Saturday, January 27, 2007

Everyone, say Hello to my new friend Mr. Strat. and his little trusty sidekick, Mr. Amp.

Yeah...Little Jade's got a new toy to play with.

So, a few days after my birthday, and a lot of thinking...I've come to a conclusion that I can't be depressed all the time...what good would it do me? so for now, I have to accept the way I am while trying to change the stuff that I can.

If the problem's in me, I'll fix it. If it's in anything else, I'll try to change it, if I can't, I'll just learn to cope with it...for now...

So, If anyone has a problem with me, face me with it, I'll decide if the problem's in me or in you.
If there's something between us that happened in the past and it's been resolved, grow up and move on.
If you're pissed at something and you need someone to blame, get the hell away from me.
I don't wanna be messed with anymore.

With that said -- I move on...

I have a new respect for guitarists.. I really do...they make it seem so easy...
But overall, it's really fun...I really enjoy playing it..might I say that this is the best birthday gift I've ever received.
I'll just have to practice practice practice to be playing 'well'...even with a burnt finger due to my never-ending feud with the kitchen...

I'll get you, Microwave.....You just enjoy your 'heat' thing for now...

Sunday, January 21, 2007

Seventeen, huh?

Seventeen years....Seventeen years and I'm still locked up inside this 'shell' of mine...

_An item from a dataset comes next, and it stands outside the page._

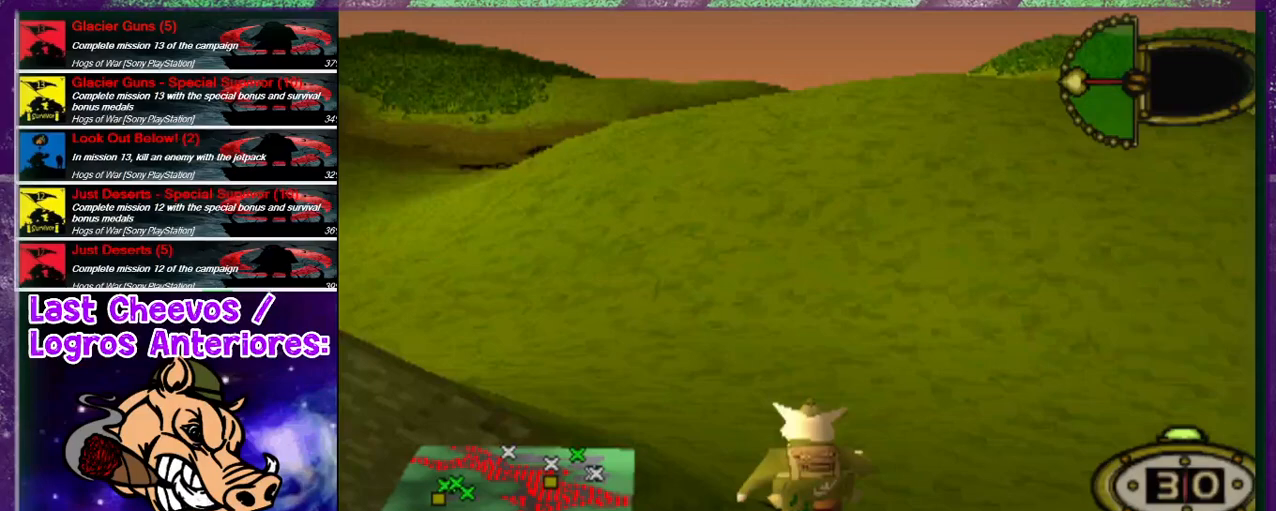
{"dt_ms": 500, "buttons": ["DPAD_UP"], "left_stick": "center", "right_stick": "center", "events": [[467, "DPAD_LEFT", "up"]]}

All these years I've grown up to become what I am right now...I didn't want to end up this way but somehow I did...
They say that the problem's in me, I say the problem is what's around me...they say that I'm the bigger part of the problem...and I stay quiet....
What have I done to be the person I am today? A person who doesn't know how to have fun, apparently...
I'm not that bad of a person...I admit that I have a little trouble dealing with things...But...is it that bad?
Is my way of dealing with what's around me that bad?

These years I'm living in...I call them the 'Numb' years...cause I know I'm not doing much in them...Hopefully I can break the seventeen year record this year.

Everyone who thought of me today, I'd like to thank you very much for taking the time and wish me a happy birthday, you're the ones who made my day today.

signing off into my first day as a 17 year old.

[Edit]

......................................................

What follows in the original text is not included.